20 May 2008

half-life of a father's love

I watched the DVD of Pu-239 (2006), a story about a plutonium isotope. Pu-239 is also a story about love, in particular a father's love. Paddy Considine plays a nuclear power plant worker in 1990s Russia, the husband of Radha Mitchell. Exposed to a lethal dose of radiation during a malfunction (one which he repeatedly warned his supervisors was imminent), he makes some desperate decisions in order to provide for his wife and son. Oscar Isaac plays a street thug in Moscow who, due to his bonehead associates, faces the prospect of meeting the Grim Reaper at about the same time as Considine's character. He, too, is willing to make some desperate plays out of love for his girlfriend, and especially, for his son.

The story line excels, but what really makes the movie great, in my opinion, are the voiceovers of Considine. Here's proof that physics and love come together in spiritual communion.

"An element loses a particle and becomes unstable. A chain reaction is set in motion. Pulsing waves of desperation in every direction. Perhaps the lost part is clarity or hope. In the fallout, the man-made elements appear—isotopes of fear and anger that cannot be handled safely or buried in the ground. They take the shape of a mushroom cloud started above a desert, that circles the globe and shadows us all."

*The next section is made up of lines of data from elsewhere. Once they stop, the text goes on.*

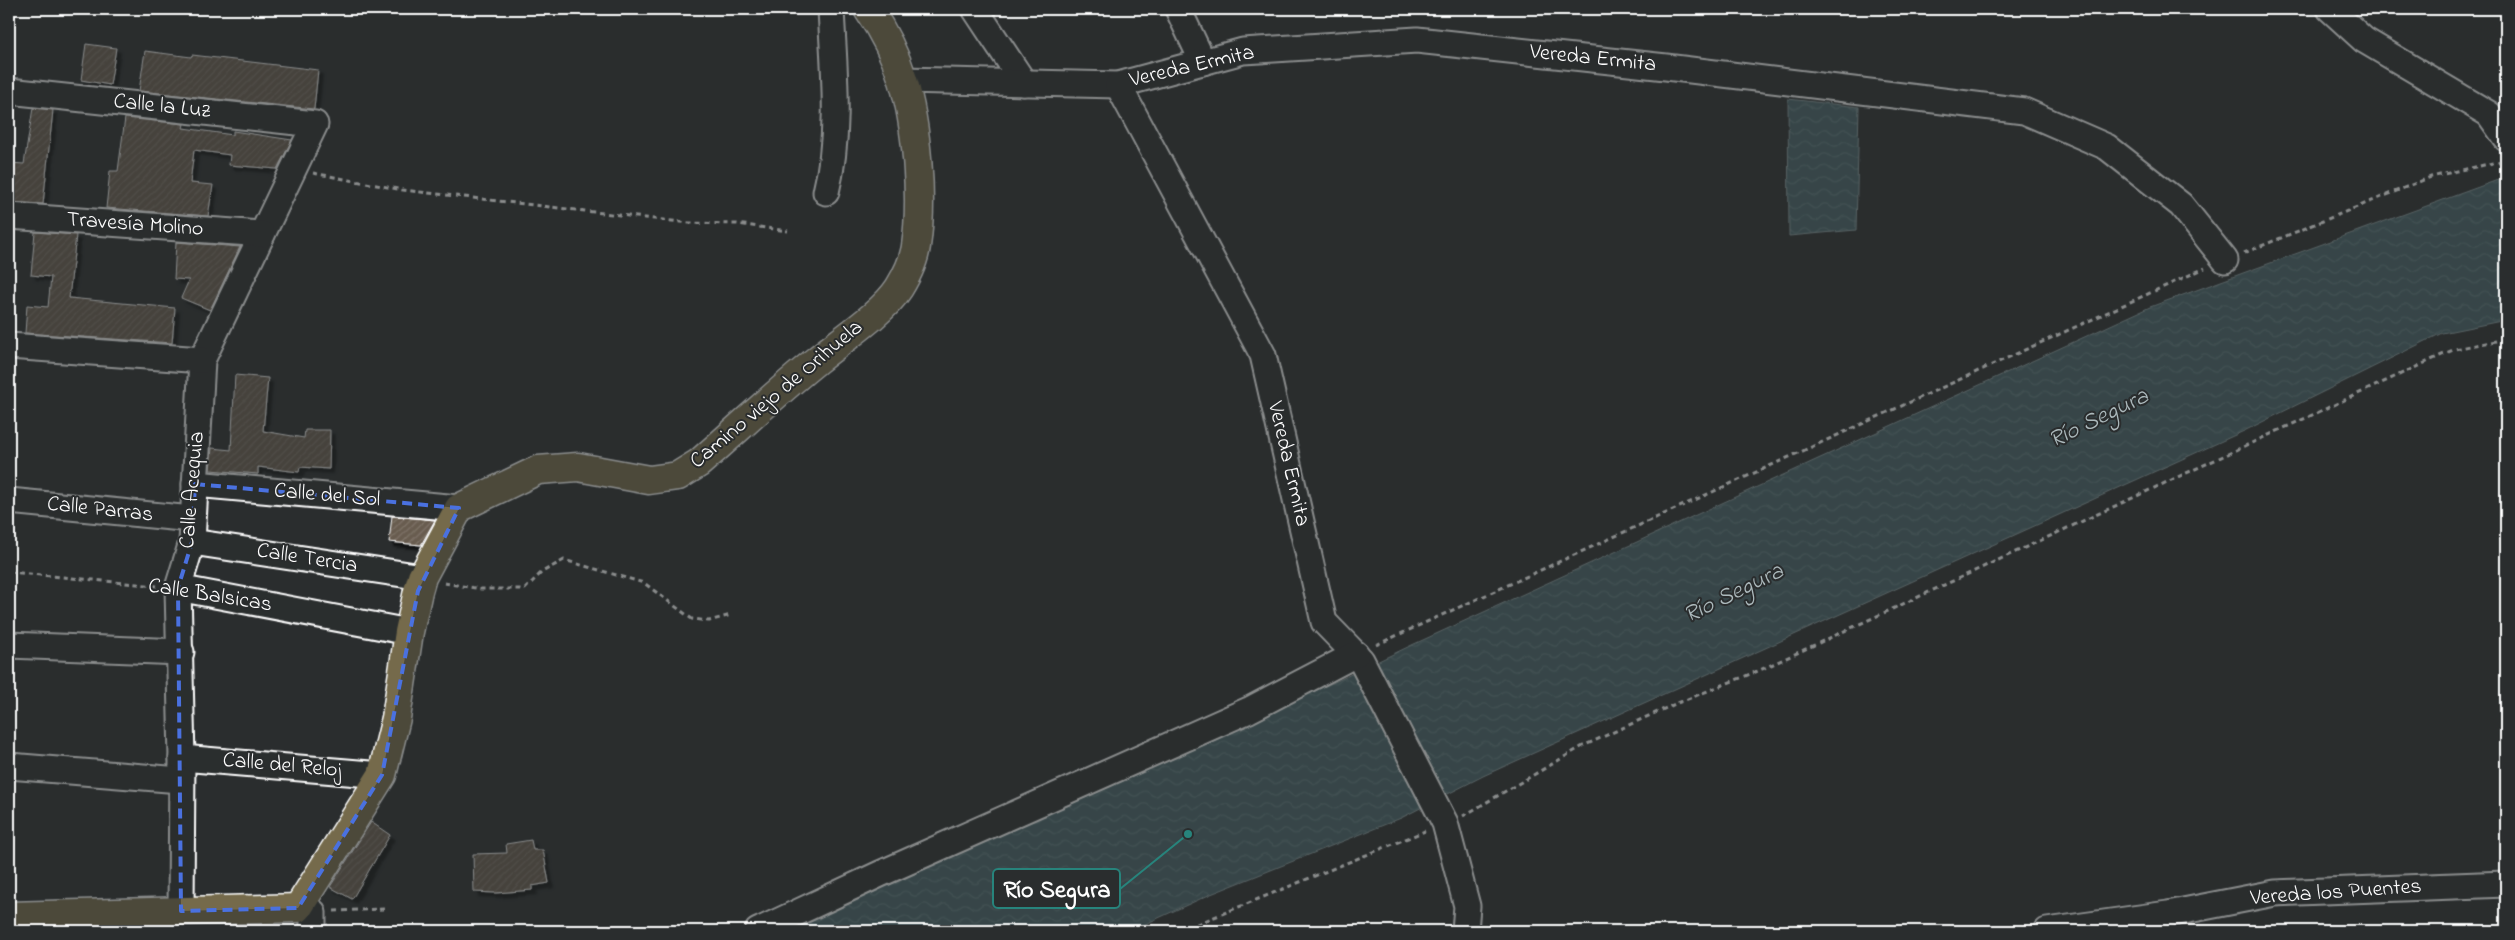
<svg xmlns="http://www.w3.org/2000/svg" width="2515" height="940" viewBox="0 0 2515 940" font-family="'Indie Flower',sans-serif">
	<defs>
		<pattern id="water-waves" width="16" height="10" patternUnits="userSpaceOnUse" patternTransform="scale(1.25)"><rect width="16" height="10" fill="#466469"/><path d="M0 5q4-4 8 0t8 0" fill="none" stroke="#627b80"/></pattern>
		<pattern id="building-hatch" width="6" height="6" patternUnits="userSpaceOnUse" patternTransform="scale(1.25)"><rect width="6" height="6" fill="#685c4f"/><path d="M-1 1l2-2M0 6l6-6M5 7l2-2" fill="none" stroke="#7f7469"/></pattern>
		<filter id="shadow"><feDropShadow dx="4.5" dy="4.5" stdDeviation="1" flood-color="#0009"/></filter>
	</defs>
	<rect width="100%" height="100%" fill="#2a2d2e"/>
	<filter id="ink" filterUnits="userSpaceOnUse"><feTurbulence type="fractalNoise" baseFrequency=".02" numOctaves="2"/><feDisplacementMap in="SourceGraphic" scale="10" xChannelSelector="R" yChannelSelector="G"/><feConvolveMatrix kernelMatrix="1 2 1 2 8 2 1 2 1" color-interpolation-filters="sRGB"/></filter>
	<g filter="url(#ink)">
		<g fill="url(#water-waves)" stroke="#90a2a5">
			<polygon points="1788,99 1859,107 1856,230 1789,236"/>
			<polygon points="2506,177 2506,320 2442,333 2244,431 1483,776 1401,818 1211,894 1130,931 781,931 1339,680 1412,645 2150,307"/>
		</g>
		<g fill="url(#building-hatch)" stroke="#fff" filter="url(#shadow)">
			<polygon points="86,44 116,48 110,85 81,80"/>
			<polygon points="145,51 191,57 192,55 318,70 314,109 139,91"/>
			<polygon points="33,108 53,110 43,204 9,202 9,163 24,164"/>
			<polygon points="125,118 184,124 183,128 233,135 233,131 292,140 277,169 229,165 230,155 194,150 190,183 213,185 208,216 106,208 110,171 118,171"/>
			<polygon points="35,232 76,235 69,298 175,308 172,343 25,333 27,305 48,307 51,277 31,275"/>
			<polygon points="176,242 240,247 210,310 181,298 189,280 174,279"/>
			<polygon points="235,375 268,378 263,431 304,438 305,430 330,430 329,469 300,467 299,472 258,467 258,474 210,470 212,448 231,450"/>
			<polygon points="392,516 435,520 421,545 389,542"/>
			<polygon points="371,822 390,835 352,899 330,887"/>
			<polygon points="531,840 533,850 543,850 549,883 532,886 532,890 496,893 474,892 473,854 507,853 506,844"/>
		</g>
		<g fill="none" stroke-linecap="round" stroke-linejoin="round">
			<g stroke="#fff" stroke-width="29">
				<g id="minor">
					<polyline points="975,9 1024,83"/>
					<polyline points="1178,9 1203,62"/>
					<polyline points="2330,9 2364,40 2489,114 2506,138"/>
					<polyline points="903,80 1118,85 1243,51 1417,40 1666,67 2024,111 2107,147 2181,205 2225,260"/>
					<polyline points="1118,85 1263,355 1324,622 1361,660 1445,823 1467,906 1465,931"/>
					<polyline points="9,91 315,124 202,360 192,542 178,588 182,758 181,911"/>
					<path d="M826,192C841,131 834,71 831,9"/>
					<polyline points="9,216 262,234"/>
					<polyline points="9,346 202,360"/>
					<polyline points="195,484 459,508"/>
					<polyline points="9,501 192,519"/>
					<polyline points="192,542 422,577"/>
					<polyline points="178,588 409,632"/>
					<polyline points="9,645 181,652"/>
					<polyline points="182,758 382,775"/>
					<polyline points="9,766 180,780"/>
					<polyline points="298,908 313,912 313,931"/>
					<polyline points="758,931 880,874 1249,710 1356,654"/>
					<polyline points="2047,931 2168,914 2275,893 2506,884"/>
				</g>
			</g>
			<g stroke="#fff" stroke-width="31">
				<path id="major" d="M9,916L298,908L382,775L396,718L409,632L418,591L422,577L459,508L538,470L578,467L649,480L678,476L699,463C738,429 776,393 817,360C840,341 883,313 899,288C907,275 914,261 916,246C923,199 917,125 903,80C895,54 883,31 868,9"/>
			</g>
			<g stroke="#fff" stroke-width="3" stroke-dasharray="5 4" stroke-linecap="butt">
				<polyline points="313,173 403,190 689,223 737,224 788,231"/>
				<polyline points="2244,253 2431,177 2506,160"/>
				<polyline points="9,572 157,586"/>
				<polyline points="444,583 481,589 525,589 542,572 564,560 644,583 692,619 709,621 731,615"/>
				<polyline points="1376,645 2205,268"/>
				<polyline points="1463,816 1583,746 1675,704 1758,671 2455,349 2506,339"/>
				<polyline points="334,911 384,909"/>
				<polyline points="1180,931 1425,831"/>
			</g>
			<use href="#minor" stroke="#2a2d2e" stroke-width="25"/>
			<use href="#major" stroke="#746b4b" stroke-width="28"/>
		</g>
	</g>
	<path d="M0 0H2515V940H0ZM195,484L459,508L418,591L382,775L298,908L181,911L178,588L192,542Z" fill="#2a2d2e" fill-opacity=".55" fill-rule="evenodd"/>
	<path fill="none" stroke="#4a71e0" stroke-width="4" stroke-dasharray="10 6" stroke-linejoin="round" d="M195,484L459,508L418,591L382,775L298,908L181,911L178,588L192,542Z"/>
	<g text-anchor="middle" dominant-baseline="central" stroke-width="4" stroke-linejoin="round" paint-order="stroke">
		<g font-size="22" fill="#fff" stroke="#2a2d2e">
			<text transform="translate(1593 59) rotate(6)">Vereda Ermita</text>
			<text transform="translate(1192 67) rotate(-13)">Vereda Ermita</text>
			<text transform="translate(162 107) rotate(6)">Calle la Luz</text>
			<text transform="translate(135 225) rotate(4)">Travesía Molino</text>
			<text transform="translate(777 395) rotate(-40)">Camino viejo de Orihuela</text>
			<text transform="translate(1288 464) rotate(77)">Vereda Ermita</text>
			<text transform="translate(193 490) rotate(-85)">Calle Acequia</text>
			<text transform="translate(327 496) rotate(5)">Calle del Sol</text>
			<text transform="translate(100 510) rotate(6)">Calle Parras</text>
			<text transform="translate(307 559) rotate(9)">Calle Tercia</text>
			<text transform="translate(210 596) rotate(9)">Calle Balsicas</text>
			<text transform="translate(282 766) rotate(5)">Calle del Reloj</text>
			<text transform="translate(2336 893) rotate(-4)">Vereda los Puentes</text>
		</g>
		<g font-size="24" font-style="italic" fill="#acb9bc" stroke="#2a2d2e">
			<text transform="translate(2099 419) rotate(-26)">Río Segura</text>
			<text transform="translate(1734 594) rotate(-26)">Río Segura</text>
		</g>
	</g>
	<path fill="none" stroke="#27847c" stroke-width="2" d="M1188 834L1120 889"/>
	<circle fill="#27847c" stroke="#2a2d2e" stroke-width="2" cx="1188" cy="834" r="5"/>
	<rect fill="#2a2d2e" stroke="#27847c" stroke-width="2" x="993" y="869" width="127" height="39" rx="5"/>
	<g font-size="24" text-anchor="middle" font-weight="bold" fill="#fff">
		<text x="1057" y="897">Río Segura</text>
	</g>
	<rect width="2515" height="940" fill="none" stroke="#2a2d2e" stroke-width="30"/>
	<rect x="15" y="15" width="2485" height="910" fill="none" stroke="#fff" stroke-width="2" filter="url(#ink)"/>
</svg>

"Uranium, Neptunium, Plutonium. They came from space; found their way here by comet and meteorite. No child ever wished this from a star. Hiroshima, Nagasaki, Chernobyl. Problems with half-lives forty-thousand years long. Half a life. Time takes half of us away and comes back later for the rest. We are children and then we are parents. We are long division. Slowly we decay into memory."

Even though the film has a gloomy feel to it (this is the early years of post-Soviet Russia), it "radiates" plenty of life. Okay, enough half-life.